WORK INSTRUCTION:
Since the pictures are not wanted, copy only the text of every record exactly.

BEGIN DATA EXTRACTS

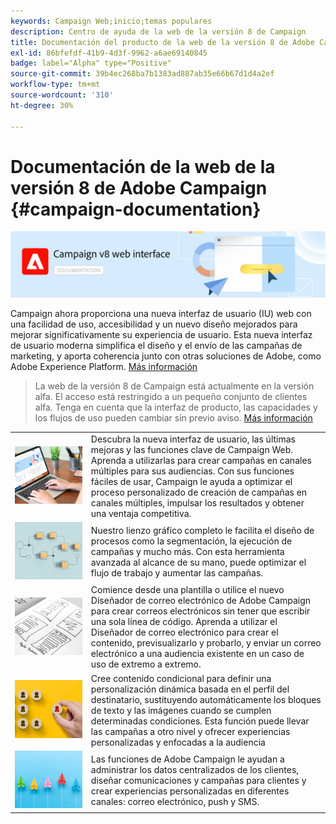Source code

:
 ```yaml
---
keywords: Campaign Web;inicio;temas populares
description: Centro de ayuda de la web de la versión 8 de Campaign
title: Documentación del producto de la web de la versión 8 de Adobe Campaign
exl-id: 86bfefdf-41b9-4d3f-9962-a6ae69140845
badge: label="Alpha" type="Positive"
source-git-commit: 39b4ec268ba7b1383ad887ab35e66b67d1d4a2ef
workflow-type: tm+mt
source-wordcount: '310'
ht-degree: 30%

---
```


# Documentación de la web de la versión 8 de Adobe Campaign {#campaign-documentation}

![](assets/do-not-localize/banner-documentationv8.png)

Campaign ahora proporciona una nueva interfaz de usuario (IU) web con una facilidad de uso, accesibilidad y un nuevo diseño mejorados para mejorar significativamente su experiencia de usuario. Esta nueva interfaz de usuario moderna simplifica el diseño y el envío de las campañas de marketing, y aporta coherencia junto con otras soluciones de Adobe, como Adobe Experience Platform. [Más información](get-started/get-started.md)

>La web de la versión 8 de Campaign está actualmente en la versión alfa. El acceso está restringido a un pequeño conjunto de clientes alfa. Tenga en cuenta que la interfaz de producto, las capacidades y los flujos de uso pueden cambiar sin previo aviso. [Más información](rn/release-notes.md)

<!--
<table style="table-layout:fixed"><tr style="border: 0;">
<td>
<a href="get-started/user-interface.md">
<img alt="new UI" src="assets/do-not-localize/email-create.jpeg">
</a>
<div><a href="get-started/user-interface.md"><strong>Discover the new user interface</strong>
</div>
<p>
</td>
<td>
<a href="content/create-email-content.md">
<img alt="Infrequent" src="assets/do-not-localize/email-design.jpg">
</a>
<div>
<a href="content/create-email-content.md"><strong>Meet the Email Designer</strong></a>
</div>
<p></td>
<td>
<a href="audience/about-audiences.md">
<img alt="Audiences" src="assets/do-not-localize/email-audience.jpg">
</a>
<div>
<a href="audience/about-audiences.md"><strong>Make your content dynamic</strong></a>
</div>
<p>
</td>
<td>
<a href="preview-test/proofs.md">
<img alt="Validation" src="assets/do-not-localize/email-preview.jpg">
</a>
<div>
<a href="preview-test/proofs.md"><strong>Send cross-channel deliveries</strong></a>
</div>
<p>
</td>
<td>
<a href="preview-test/proofs.md">
<img alt="Validation" src="assets/do-not-localize/email-preview.jpg">
</a>
<div>
<a href="preview-test/proofs.md"><strong>Reimagined workflow canvas interface</strong></a>
</div>
<p>
</td>
</tr></table>
-->

<table style="table-layout:fixed">
<tr style="border: 0;"><td><a href="get-started/user-interface.md">
<img alt="nueva IU" src="assets/do-not-localize/menu-ui.jpeg">
</a></td><td>Descubra la nueva interfaz de usuario, las últimas mejoras y las funciones clave de Campaign Web. Aprenda a utilizarlas para crear campañas en canales múltiples para sus audiencias. Con sus funciones fáciles de usar, Campaign le ayuda a optimizar el proceso personalizado de creación de campañas en canales múltiples, impulsar los resultados y obtener una ventaja competitiva.</td></tr>
<tr style="border: 0;"><td><a href="get-started/user-interface.md">
<img alt="nueva IU" src="assets/do-not-localize/menu-workflows.jpeg">
</a></td><td>Nuestro lienzo gráfico completo le facilita el diseño de procesos como la segmentación, la ejecución de campañas y mucho más. Con esta herramienta avanzada al alcance de su mano, puede optimizar el flujo de trabajo y aumentar las campañas.</td></tr>
<tr style="border: 0;"><td><a href="get-started/user-interface.md">
<img alt="nueva IU" src="assets/do-not-localize/menu-design.jpg">
</a></td><td>Comience desde una plantilla o utilice el nuevo Diseñador de correo electrónico de Adobe Campaign para crear correos electrónicos sin tener que escribir una sola línea de código. Aprenda a utilizar el Diseñador de correo electrónico para crear el contenido, previsualizarlo y probarlo, y enviar un correo electrónico a una audiencia existente en un caso de uso de extremo a extremo.</td></tr>
<tr style="border: 0;"><td><a href="get-started/user-interface.md">
<img alt="nueva IU" src="assets/do-not-localize/menu-dynamic.jpg">
</a></td><td>Cree contenido condicional para definir una personalización dinámica basada en el perfil del destinatario, sustituyendo automáticamente los bloques de texto y las imágenes cuando se cumplen determinadas condiciones. Esta función puede llevar las campañas a otro nivel y ofrecer experiencias personalizadas y enfocadas a la audiencia</td></tr>
<tr style="border: 0;"><td><a href="get-started/user-interface.md">
<img alt="nueva IU" src="assets/do-not-localize/menu-campaign.jpeg">
</a></td><td>Las funciones de Adobe Campaign le ayudan a administrar los datos centralizados de los clientes, diseñar comunicaciones y campañas para clientes y crear experiencias personalizadas en diferentes canales: correo electrónico, push y SMS.</td></tr>
</table>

END DATA EXTRACTS

RESULT OF THE EXERCISE:
Source code

:
 ```yaml
---
keywords: Campaign Web;inicio;temas populares
description: Centro de ayuda de la web de la versión 8 de Campaign
title: Documentación del producto de la web de la versión 8 de Adobe Campaign
exl-id: 86bfefdf-41b9-4d3f-9962-a6ae69140845
badge: label="Alpha" type="Positive"
source-git-commit: 39b4ec268ba7b1383ad887ab35e66b67d1d4a2ef
workflow-type: tm+mt
source-wordcount: '310'
ht-degree: 30%

---
```


# Documentación de la web de la versión 8 de Adobe Campaign {#campaign-documentation}

![](assets/do-not-localize/banner-documentationv8.png)

Campaign ahora proporciona una nueva interfaz de usuario (IU) web con una facilidad de uso, accesibilidad y un nuevo diseño mejorados para mejorar significativamente su experiencia de usuario. Esta nueva interfaz de usuario moderna simplifica el diseño y el envío de las campañas de marketing, y aporta coherencia junto con otras soluciones de Adobe, como Adobe Experience Platform. [Más información](get-started/get-started.md)

>La web de la versión 8 de Campaign está actualmente en la versión alfa. El acceso está restringido a un pequeño conjunto de clientes alfa. Tenga en cuenta que la interfaz de producto, las capacidades y los flujos de uso pueden cambiar sin previo aviso. [Más información](rn/release-notes.md)

<!--
<table style="table-layout:fixed"><tr style="border: 0;">
<td>
<a href="get-started/user-interface.md">
<img alt="new UI" src="assets/do-not-localize/email-create.jpeg">
</a>
<div><a href="get-started/user-interface.md"><strong>Discover the new user interface</strong>
</div>
<p>
</td>
<td>
<a href="content/create-email-content.md">
<img alt="Infrequent" src="assets/do-not-localize/email-design.jpg">
</a>
<div>
<a href="content/create-email-content.md"><strong>Meet the Email Designer</strong></a>
</div>
<p></td>
<td>
<a href="audience/about-audiences.md">
<img alt="Audiences" src="assets/do-not-localize/email-audience.jpg">
</a>
<div>
<a href="audience/about-audiences.md"><strong>Make your content dynamic</strong></a>
</div>
<p>
</td>
<td>
<a href="preview-test/proofs.md">
<img alt="Validation" src="assets/do-not-localize/email-preview.jpg">
</a>
<div>
<a href="preview-test/proofs.md"><strong>Send cross-channel deliveries</strong></a>
</div>
<p>
</td>
<td>
<a href="preview-test/proofs.md">
<img alt="Validation" src="assets/do-not-localize/email-preview.jpg">
</a>
<div>
<a href="preview-test/proofs.md"><strong>Reimagined workflow canvas interface</strong></a>
</div>
<p>
</td>
</tr></table>
-->

<table style="table-layout:fixed">
<tr style="border: 0;"><td><a href="get-started/user-interface.md">
<img alt="nueva IU" src="assets/do-not-localize/menu-ui.jpeg">
</a></td><td>Descubra la nueva interfaz de usuario, las últimas mejoras y las funciones clave de Campaign Web. Aprenda a utilizarlas para crear campañas en canales múltiples para sus audiencias. Con sus funciones fáciles de usar, Campaign le ayuda a optimizar el proceso personalizado de creación de campañas en canales múltiples, impulsar los resultados y obtener una ventaja competitiva.</td></tr>
<tr style="border: 0;"><td><a href="get-started/user-interface.md">
<img alt="nueva IU" src="assets/do-not-localize/menu-workflows.jpeg">
</a></td><td>Nuestro lienzo gráfico completo le facilita el diseño de procesos como la segmentación, la ejecución de campañas y mucho más. Con esta herramienta avanzada al alcance de su mano, puede optimizar el flujo de trabajo y aumentar las campañas.</td></tr>
<tr style="border: 0;"><td><a href="get-started/user-interface.md">
<img alt="nueva IU" src="assets/do-not-localize/menu-design.jpg">
</a></td><td>Comience desde una plantilla o utilice el nuevo Diseñador de correo electrónico de Adobe Campaign para crear correos electrónicos sin tener que escribir una sola línea de código. Aprenda a utilizar el Diseñador de correo electrónico para crear el contenido, previsualizarlo y probarlo, y enviar un correo electrónico a una audiencia existente en un caso de uso de extremo a extremo.</td></tr>
<tr style="border: 0;"><td><a href="get-started/user-interface.md">
<img alt="nueva IU" src="assets/do-not-localize/menu-dynamic.jpg">
</a></td><td>Cree contenido condicional para definir una personalización dinámica basada en el perfil del destinatario, sustituyendo automáticamente los bloques de texto y las imágenes cuando se cumplen determinadas condiciones. Esta función puede llevar las campañas a otro nivel y ofrecer experiencias personalizadas y enfocadas a la audiencia</td></tr>
<tr style="border: 0;"><td><a href="get-started/user-interface.md">
<img alt="nueva IU" src="assets/do-not-localize/menu-campaign.jpeg">
</a></td><td>Las funciones de Adobe Campaign le ayudan a administrar los datos centralizados de los clientes, diseñar comunicaciones y campañas para clientes y crear experiencias personalizadas en diferentes canales: correo electrónico, push y SMS.</td></tr>
</table>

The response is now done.